> _Study material_:
Content starts
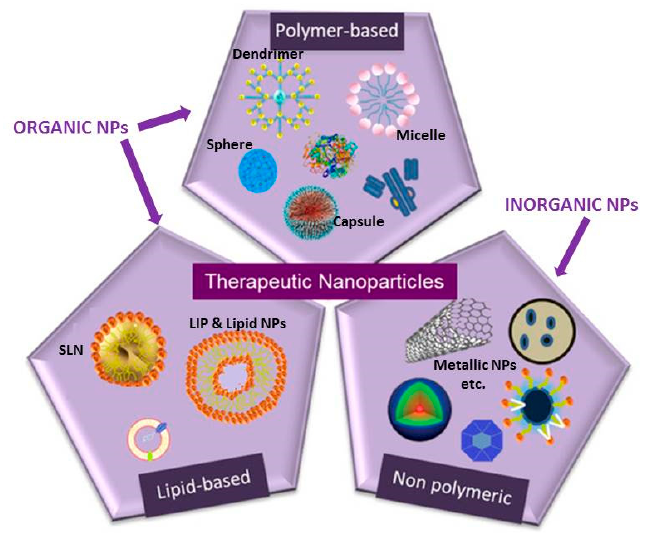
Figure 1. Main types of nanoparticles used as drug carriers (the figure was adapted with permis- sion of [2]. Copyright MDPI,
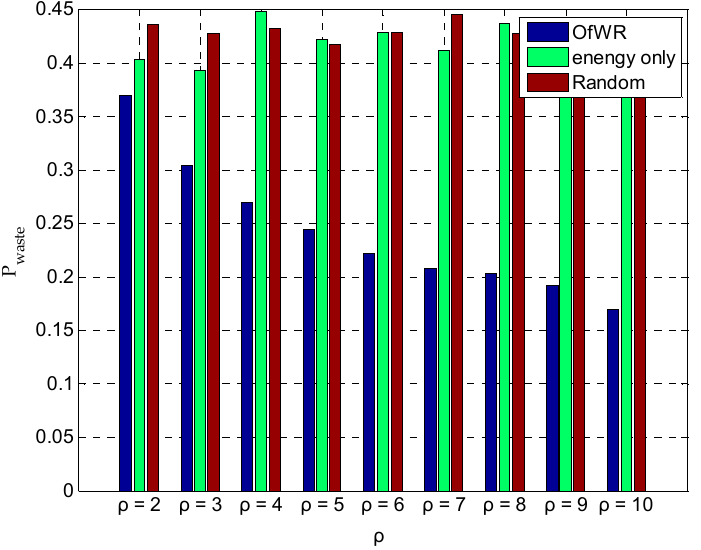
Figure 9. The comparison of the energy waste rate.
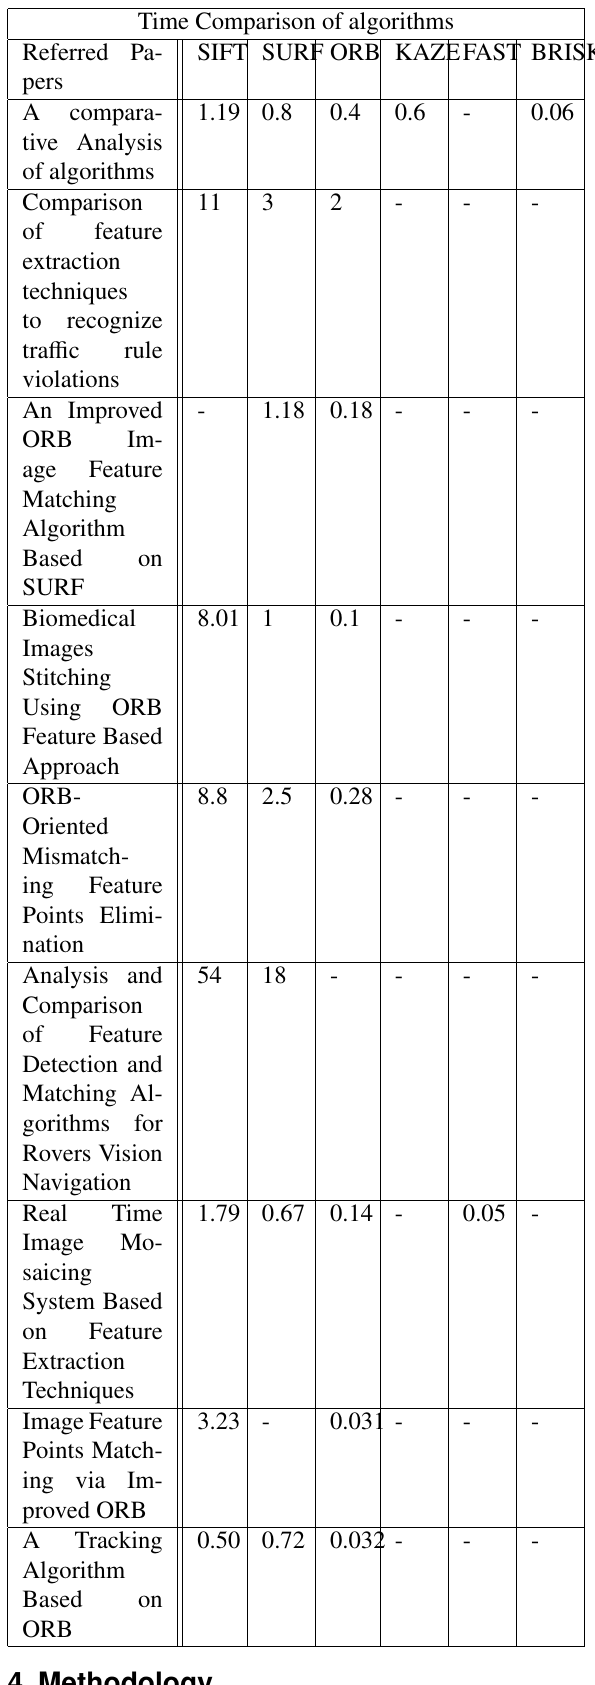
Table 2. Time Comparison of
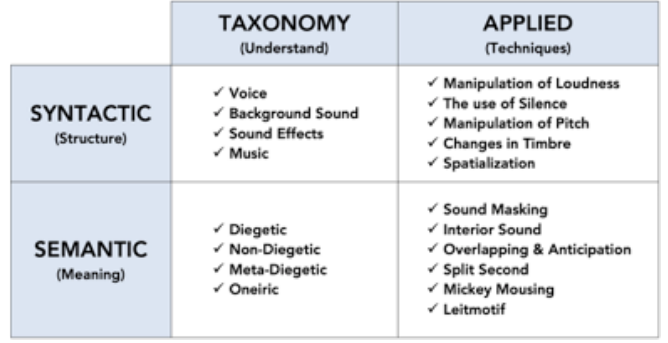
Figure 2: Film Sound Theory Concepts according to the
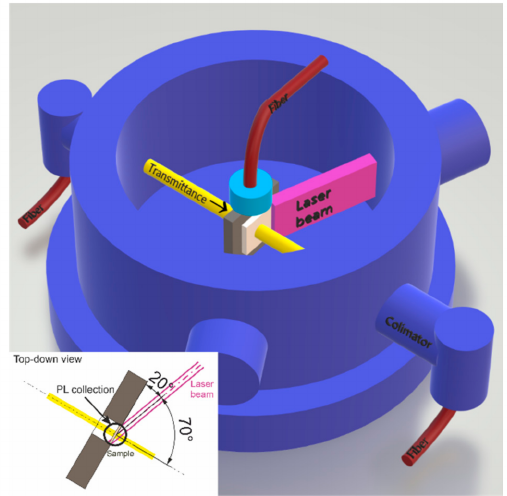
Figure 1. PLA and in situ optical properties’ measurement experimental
Content ends
> _Work instruction_: Retype the listing above exactly. Pictures are not part of the copy.

> _Answer to the exercise_:
Figure 1. Main types of nanoparticles used as drug carriers (the figure was adapted with permis- sion of [2]. Copyright MDPI,
Figure 9. The comparison of the energy waste rate.
Table 2. Time Comparison of
Figure 2: Film Sound Theory Concepts according to the
Figure 1. PLA and in situ optical properties’ measurement experimental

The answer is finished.